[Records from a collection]
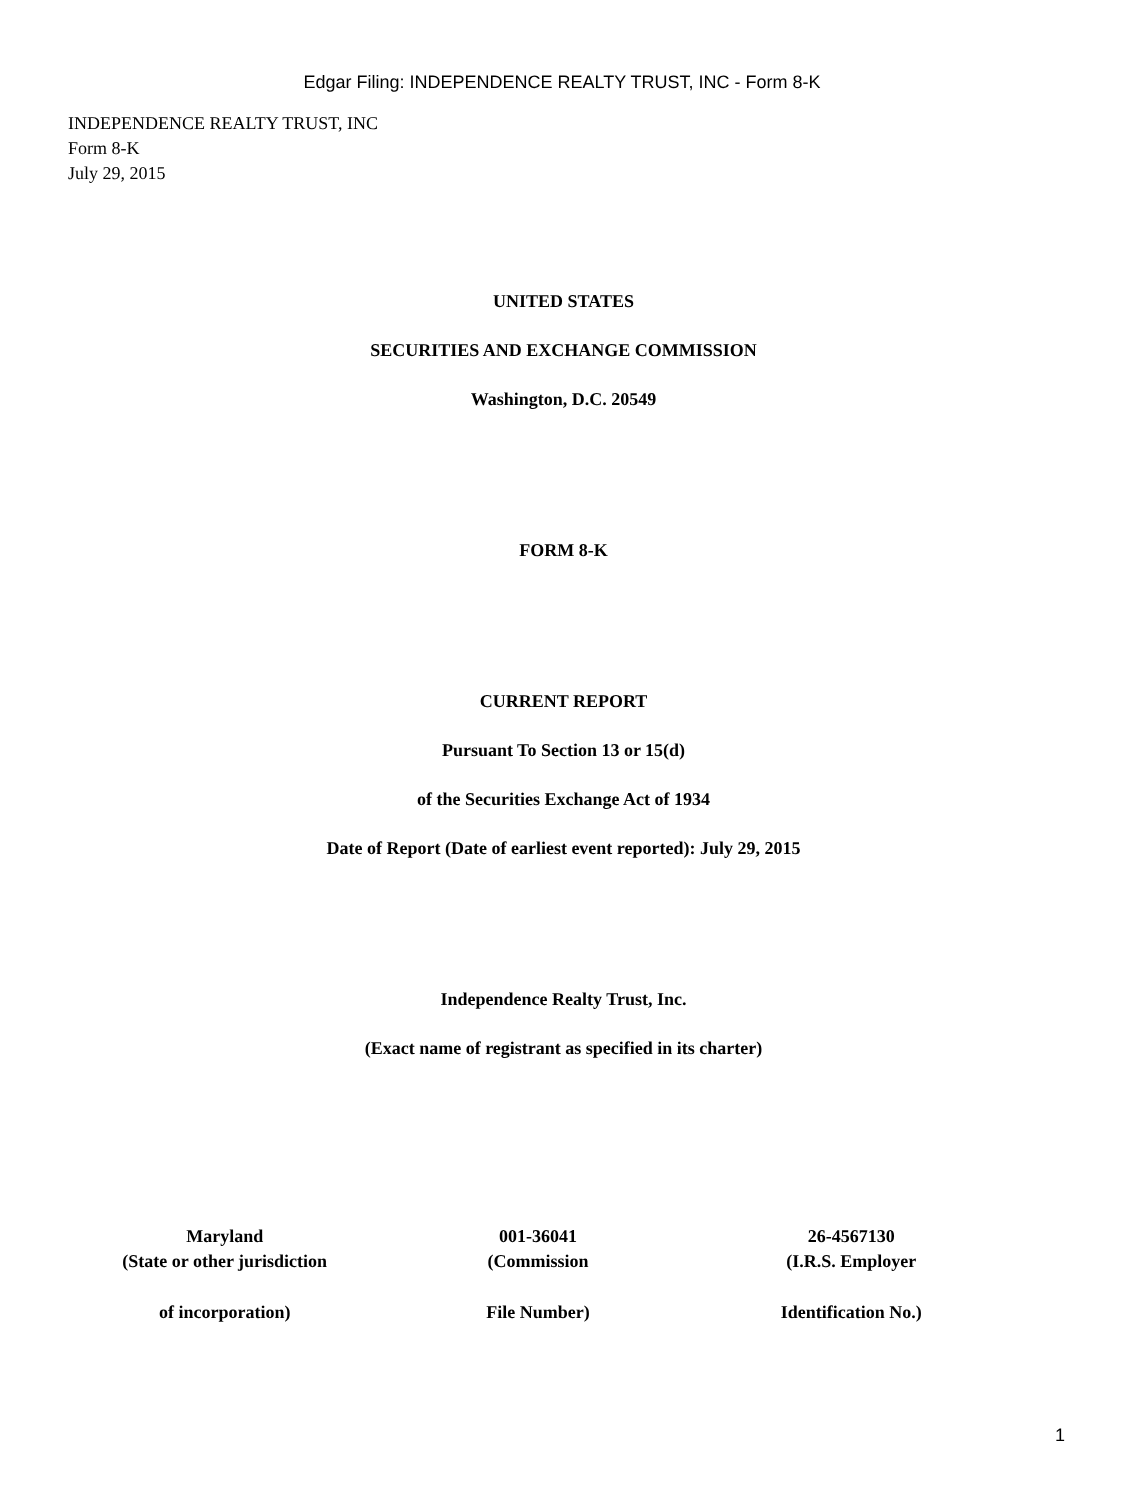Edgar Filing: INDEPENDENCE REALTY TRUST, INC - Form 8-K
INDEPENDENCE REALTY TRUST, INC
Form 8-K
July 29, 2015
UNITED STATES
SECURITIES AND EXCHANGE COMMISSION
Washington, D.C. 20549
FORM 8-K
CURRENT REPORT
Pursuant To Section 13 or 15(d)
of the Securities Exchange Act of 1934
Date of Report (Date of earliest event reported): July 29, 2015
Independence Realty Trust, Inc.
(Exact name of registrant as specified in its charter)
| Maryland | 001-36041 | 26-4567130 |
| (State or other jurisdiction | (Commission | (I.R.S. Employer |
| of incorporation) | File Number) | Identification No.) |
1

WHAT YOU SHOULD DO: Transcribe all entries above exactly. Omit the pictures.

OUTPUT FOR THIS TASK:
Edgar Filing: INDEPENDENCE REALTY TRUST, INC - Form 8-K
INDEPENDENCE REALTY TRUST, INC
Form 8-K
July 29, 2015
UNITED STATES
SECURITIES AND EXCHANGE COMMISSION
Washington, D.C. 20549
FORM 8-K
CURRENT REPORT
Pursuant To Section 13 or 15(d)
of the Securities Exchange Act of 1934
Date of Report (Date of earliest event reported): July 29, 2015
Independence Realty Trust, Inc.
(Exact name of registrant as specified in its charter)
| Maryland | 001-36041 | 26-4567130 |
| (State or other jurisdiction | (Commission | (I.R.S. Employer |
| of incorporation) | File Number) | Identification No.) |
1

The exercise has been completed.